Few other people got around to seeing it.
“Anomalisa,” which will be revived this week as part of Row House Cinema’s celebration of stop-motion animation, wasn’t a hit at the box office, though it was critically praised — I stuck to my guns and called it the year’s best picture — and nominated for an Oscar. The idea of a piece of stop-motion animation, a format that can’t help but reside in the uncanny valley, taking on topics such as isolation, infidelity and depression, seemed to be a hard sell. There is, admittedly, something weird about it.
That’s the case with stop-motion animation in general, though; it looks odd, and the best creators can exploit that to great effect. Such is the case with “Anomalisa,” as well as two other features receiving runs this week at Row House: “My Life as a Zucchini,” a French cartoon about a fleet of plucky orphans; and “Isle of Dogs,” Wes Anderson’s dark comedy about outcast canines in near-future Japan. (I wasn’t the biggest fan of the latter film, but plenty of people disagreed with me on that point.) Both “Isle of Dogs” and “My Life as a Zucchini” also received Oscar nominations.

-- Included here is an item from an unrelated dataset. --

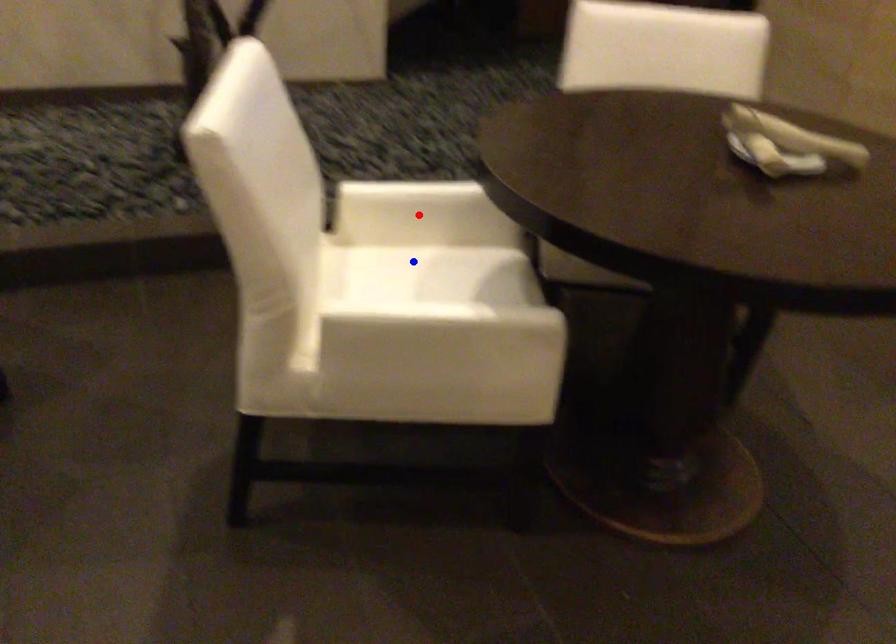
Question: In the image, two points are highlighted. Which point is nearer to the camera? Reply with the corresponding letter.

Choices:
 (A) blue point
 (B) red point

Answer: (A)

The newest film in the lineup may also be the weirdest — quite an achievement with “Anomalisa” around. “This Magnificent Cake!” is a French-language anthology of troubling, interconnected short stories in 19th-century Africa. A French, Belgian and Dutch co-production, the 44-minute film — it’s paired with several shorts from the excellent animation distributor GKIDS — is a surreal, Lynchian exploration of the harrowing period when European nations took over swaths of Africa with little regard for its inhabitants.
Don’t mistake it for a bleak history lesson, though; this is grounded madness, like “Eraserhead” rendered in felt. A failed businessman discovers a vast cavern and befriends an ill-fated snail with a human face; a sad-sack clarinetist inadvertently wreaks havoc with his instrument; a rampaging brat causes unfathomable suffering without noticing it.
“This Magnificent Cake!” will put some viewers off, to be sure, but that’s what the best works of stop-motion animation do: They lean into the bizarre look of the style to create something unusual, arresting and often alarming, but they do so with humor and artistry. If you go to Row House this week (and you should), you’ll leave in a bizarre mood — but have the compulsion to go back for a repeat viewing.